##### DATASET EXCERPTS

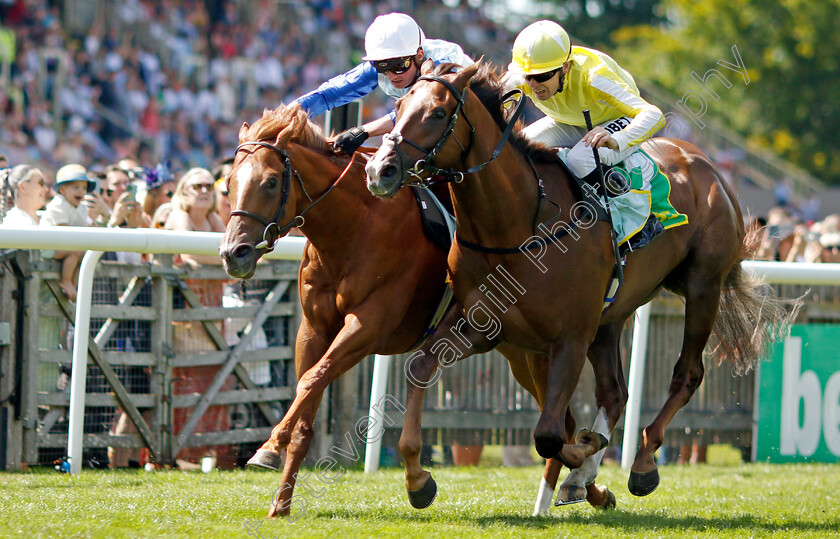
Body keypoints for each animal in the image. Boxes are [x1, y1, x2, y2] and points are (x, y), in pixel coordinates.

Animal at [220, 103, 608, 520]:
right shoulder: (313, 329)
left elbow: (312, 380)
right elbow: (309, 394)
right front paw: (281, 501)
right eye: (229, 183)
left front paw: (268, 448)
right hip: (521, 353)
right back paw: (590, 487)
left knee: (561, 421)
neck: (352, 229)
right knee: (563, 422)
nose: (233, 253)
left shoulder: (368, 325)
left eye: (271, 182)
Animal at [364, 62, 796, 502]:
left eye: (437, 113)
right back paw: (586, 475)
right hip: (612, 315)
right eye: (397, 106)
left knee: (686, 373)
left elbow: (550, 434)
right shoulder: (484, 325)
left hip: (702, 286)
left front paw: (589, 454)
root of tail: (709, 166)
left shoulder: (570, 336)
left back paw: (642, 463)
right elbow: (421, 365)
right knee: (615, 392)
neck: (519, 224)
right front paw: (418, 478)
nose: (379, 170)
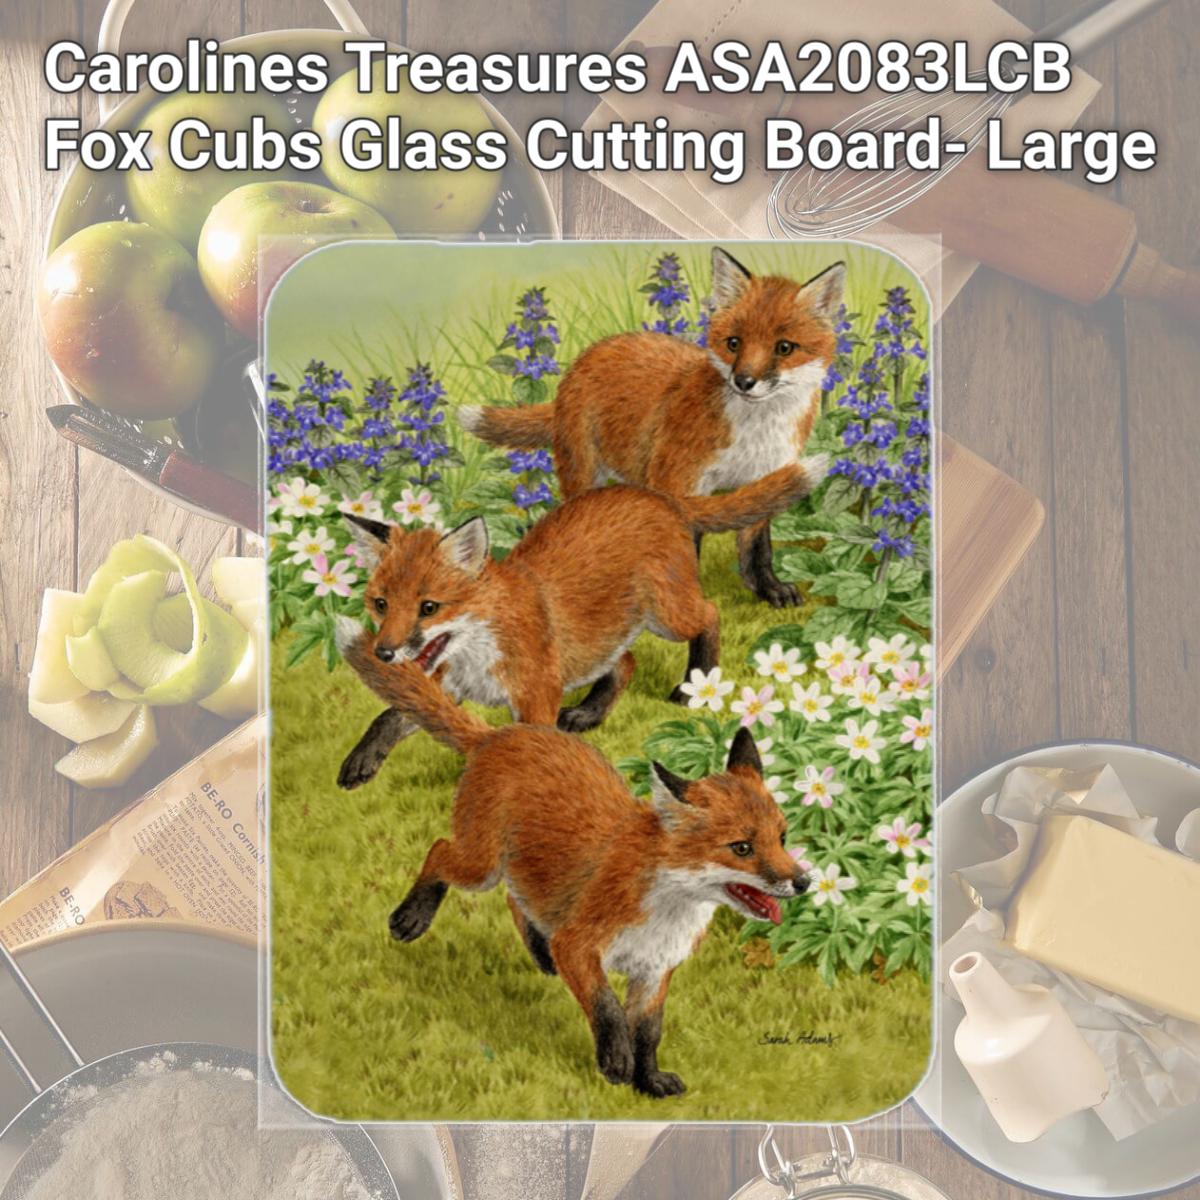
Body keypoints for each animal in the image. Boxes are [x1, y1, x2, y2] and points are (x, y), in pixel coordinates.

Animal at [335, 623, 809, 1097]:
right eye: (742, 848)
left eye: (782, 838)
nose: (803, 881)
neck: (668, 906)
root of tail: (500, 736)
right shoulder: (580, 946)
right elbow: (607, 1007)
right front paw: (616, 1061)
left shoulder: (654, 971)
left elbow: (649, 1033)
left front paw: (648, 1079)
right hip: (480, 866)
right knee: (439, 851)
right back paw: (411, 917)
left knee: (516, 899)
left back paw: (538, 953)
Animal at [336, 474, 825, 789]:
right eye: (380, 604)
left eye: (429, 608)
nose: (383, 653)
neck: (477, 652)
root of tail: (655, 496)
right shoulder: (449, 687)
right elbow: (390, 716)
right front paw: (360, 763)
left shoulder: (536, 695)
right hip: (605, 639)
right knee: (626, 662)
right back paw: (589, 714)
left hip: (668, 615)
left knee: (709, 616)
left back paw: (693, 684)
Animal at [459, 247, 845, 608]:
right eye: (734, 343)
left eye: (784, 348)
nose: (744, 381)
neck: (755, 432)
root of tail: (592, 351)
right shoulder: (675, 480)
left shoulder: (765, 478)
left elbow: (757, 550)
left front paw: (769, 590)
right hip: (585, 471)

##########

**PROBLEM DETAILS:** The line containing "left shoulder: (536, 695)" and every line after it, up to and including the last line of the records, should be reproduced exactly, with nothing else.

**ANSWER BOX:**
left shoulder: (536, 695)
right hip: (605, 639)
right knee: (626, 662)
right back paw: (589, 714)
left hip: (668, 615)
left knee: (709, 616)
left back paw: (693, 684)
Animal at [459, 247, 845, 608]:
right eye: (734, 343)
left eye: (784, 348)
nose: (744, 381)
neck: (755, 432)
root of tail: (592, 351)
right shoulder: (675, 480)
left shoulder: (765, 478)
left elbow: (757, 550)
left front paw: (769, 590)
right hip: (585, 471)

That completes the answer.